Each stage will introduce an increasing number of strategy elements; the creature stage begins with a land map and home nest. The nest is where you can regain health if injured and recruit clan members of your own species to join you on a hunting party, the humble beginnings of civilization. As a carnivore, the only way to advance is to eat other creatures.
If your critters prefer feasting on fruit instead of their fellows, they’ll lead completely different lives.

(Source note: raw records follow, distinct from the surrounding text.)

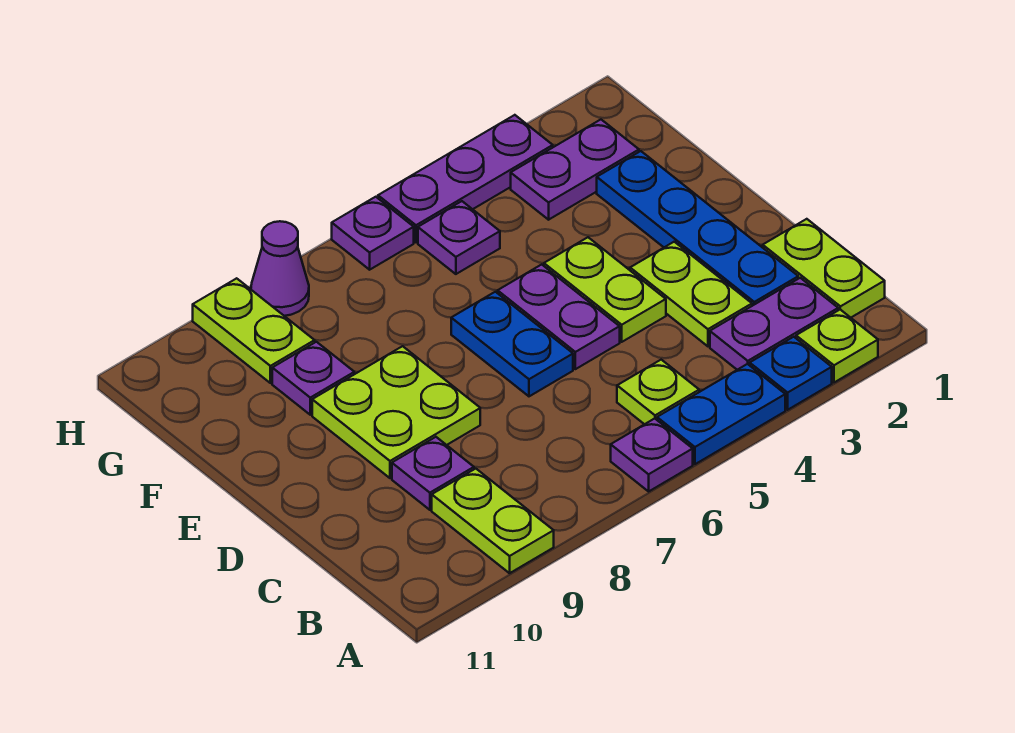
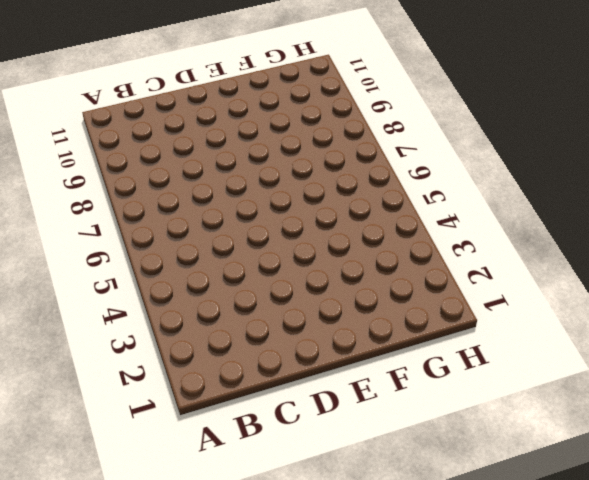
none -> lime plate A2 level 1
none -> blue plate A3 level 1
none -> blue plate A4:A5 level 1

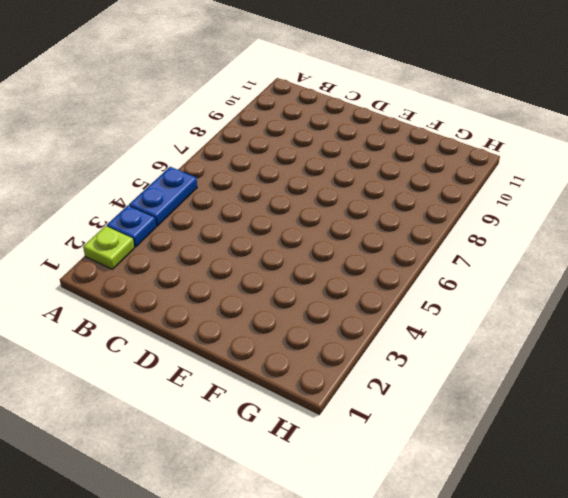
none -> purple plate A6 level 1
none -> lime plate A9:B9 level 1
none -> lime plate B1:C1 level 1

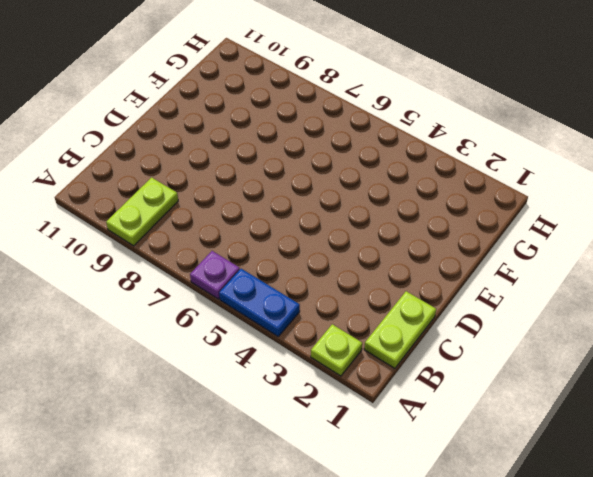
none -> blue plate A3 level 1
none -> purple plate B2:B3 level 1
none -> lime plate B5 level 1

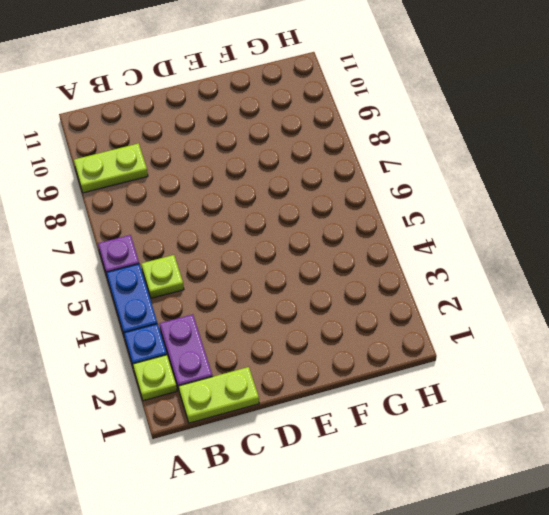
none -> blue plate C2:F2 level 1
none -> lime plate C3:D3 level 1
none -> purple plate C9 level 1

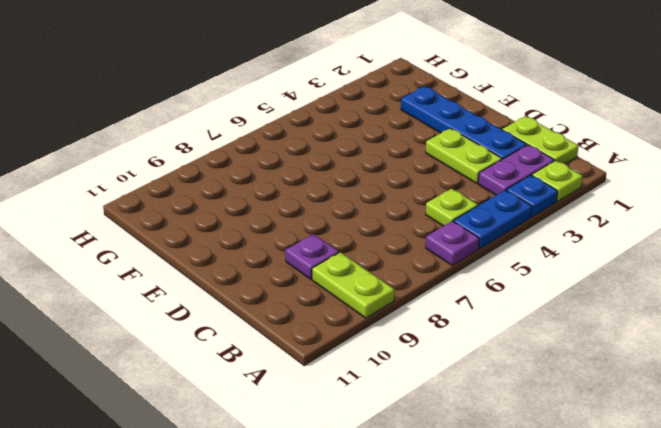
none -> lime plate D4:E4 level 1
none -> purple plate D5:E5 level 1
none -> blue plate D6:E6 level 1

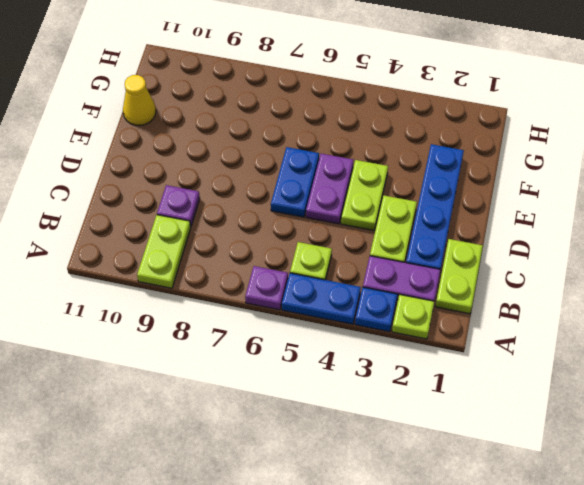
yellow cone F11 level 1 -> none
none -> lime plate D8:E9 level 1
none -> purple plate F9 level 1
none -> purple plate G2:G3 level 1

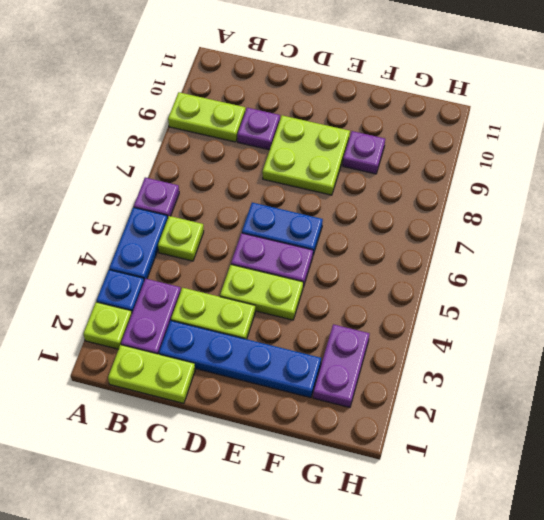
none -> purple plate G5 level 1
none -> lime plate G9:H9 level 1
none -> purple plate H3:H5 level 1

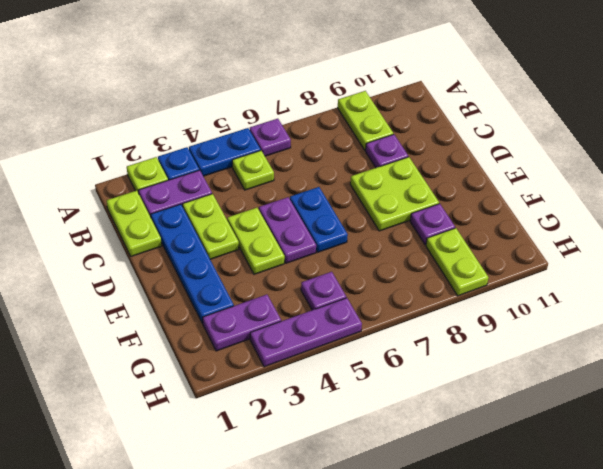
none -> purple plate H6 level 1
none -> purple cone H8 level 1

Thankfully some of the creatures are much less evolved than you, equipped with only legs and mouths and as easy to eat as an apple on the ground. Most species that you encounter, however, are more advanced than your own, and in these cases it’s not advisable to go in chomping. Instead, change your "stance" from aggressive to friendly, and you’ll open a new batch of diplomacy actions such as sing and dance. Some species are inherently aggressive and will attempt to eat you, forcing you back to the nest to wait for a hundred million years of evolution and growth before you’re strong enough to take them on. Others enjoy a good song and dance and will be impressed by your creatures’ performances. This little minigame is the base of all diplomacy for future generations.